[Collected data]
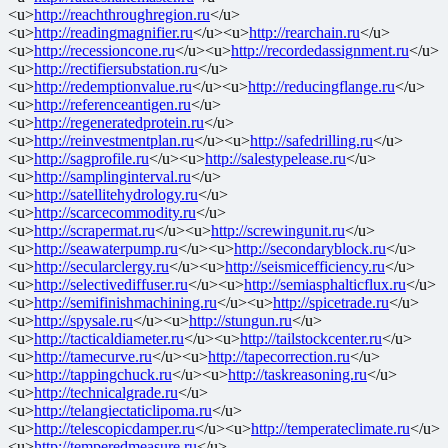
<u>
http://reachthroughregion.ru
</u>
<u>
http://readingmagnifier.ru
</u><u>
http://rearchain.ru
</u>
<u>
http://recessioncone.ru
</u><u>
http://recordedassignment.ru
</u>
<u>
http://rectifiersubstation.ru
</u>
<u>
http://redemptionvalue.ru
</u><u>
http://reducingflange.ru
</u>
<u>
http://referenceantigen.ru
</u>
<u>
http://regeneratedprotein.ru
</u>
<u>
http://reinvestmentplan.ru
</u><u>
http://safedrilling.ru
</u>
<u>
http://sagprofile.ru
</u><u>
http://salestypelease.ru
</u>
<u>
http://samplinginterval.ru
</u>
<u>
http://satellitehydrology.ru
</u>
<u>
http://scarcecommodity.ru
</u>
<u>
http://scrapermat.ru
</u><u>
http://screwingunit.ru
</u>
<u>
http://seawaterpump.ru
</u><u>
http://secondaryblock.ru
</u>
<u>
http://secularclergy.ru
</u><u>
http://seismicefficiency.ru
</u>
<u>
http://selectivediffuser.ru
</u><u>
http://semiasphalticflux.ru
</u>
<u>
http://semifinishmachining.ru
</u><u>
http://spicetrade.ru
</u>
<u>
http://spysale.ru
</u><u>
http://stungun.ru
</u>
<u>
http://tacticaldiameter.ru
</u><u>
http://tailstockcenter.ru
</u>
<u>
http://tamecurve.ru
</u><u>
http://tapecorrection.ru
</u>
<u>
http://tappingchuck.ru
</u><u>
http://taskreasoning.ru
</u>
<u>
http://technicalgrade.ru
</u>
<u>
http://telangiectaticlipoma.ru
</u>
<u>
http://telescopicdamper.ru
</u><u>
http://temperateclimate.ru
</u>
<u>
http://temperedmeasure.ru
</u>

--

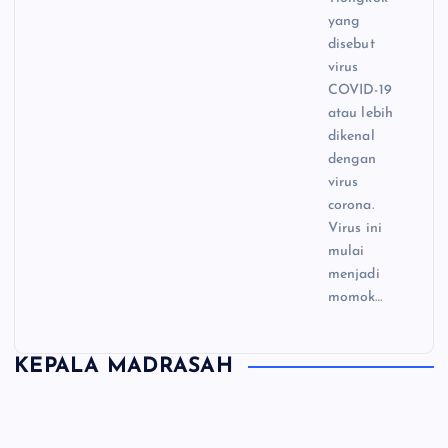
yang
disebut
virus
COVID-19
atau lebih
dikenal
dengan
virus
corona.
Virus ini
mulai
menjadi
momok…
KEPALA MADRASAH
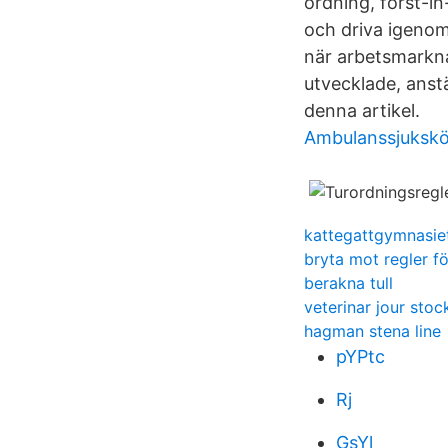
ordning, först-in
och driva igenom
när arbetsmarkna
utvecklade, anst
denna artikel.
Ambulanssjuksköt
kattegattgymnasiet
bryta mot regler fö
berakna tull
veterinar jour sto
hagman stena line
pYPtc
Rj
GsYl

...

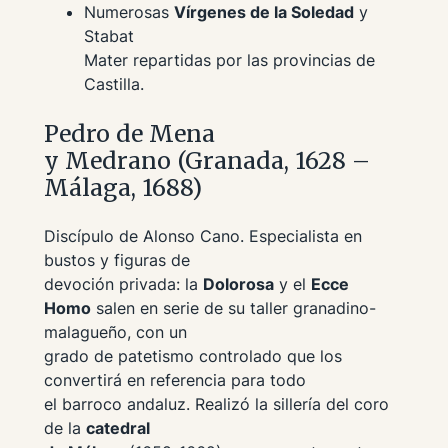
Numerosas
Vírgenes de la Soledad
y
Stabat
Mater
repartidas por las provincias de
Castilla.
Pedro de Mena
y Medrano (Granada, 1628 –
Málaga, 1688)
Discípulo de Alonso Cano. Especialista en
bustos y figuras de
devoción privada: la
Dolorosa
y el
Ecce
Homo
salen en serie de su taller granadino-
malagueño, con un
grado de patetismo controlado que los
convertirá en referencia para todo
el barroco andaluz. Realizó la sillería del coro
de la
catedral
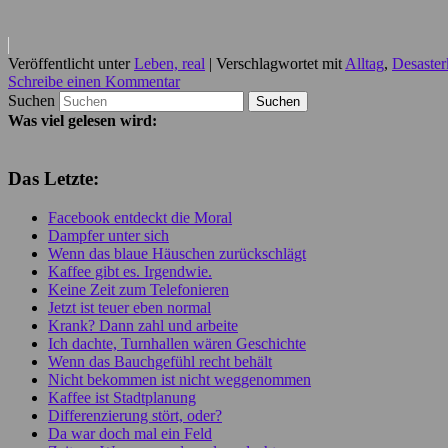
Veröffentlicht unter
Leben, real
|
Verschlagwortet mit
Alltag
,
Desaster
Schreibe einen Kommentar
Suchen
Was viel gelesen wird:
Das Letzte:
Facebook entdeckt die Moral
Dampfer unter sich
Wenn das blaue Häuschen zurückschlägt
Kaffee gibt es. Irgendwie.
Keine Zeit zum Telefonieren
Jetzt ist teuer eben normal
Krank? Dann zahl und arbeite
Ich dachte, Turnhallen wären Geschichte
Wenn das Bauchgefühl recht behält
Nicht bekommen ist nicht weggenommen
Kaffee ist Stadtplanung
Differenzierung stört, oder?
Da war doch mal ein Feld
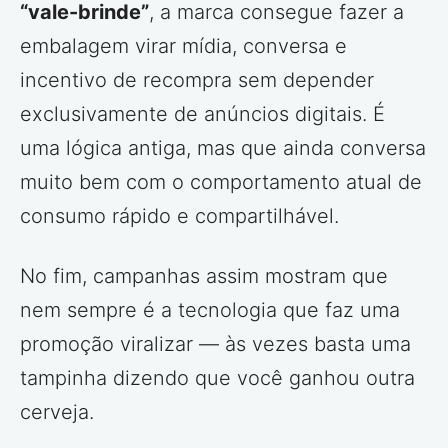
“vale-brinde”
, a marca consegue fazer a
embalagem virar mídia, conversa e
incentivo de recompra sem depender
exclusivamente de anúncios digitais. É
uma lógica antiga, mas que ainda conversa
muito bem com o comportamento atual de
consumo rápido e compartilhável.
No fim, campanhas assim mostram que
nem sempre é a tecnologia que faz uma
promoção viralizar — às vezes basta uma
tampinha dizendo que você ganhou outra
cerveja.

◆ **EXERCISE OBJECTIVE**: An answer is complete only when it holds every line above containing the string "Kaffee".

◆ **EXERCISE RESPONSE**:
Kaffee gibt es. Irgendwie.
Kaffee ist Stadtplanung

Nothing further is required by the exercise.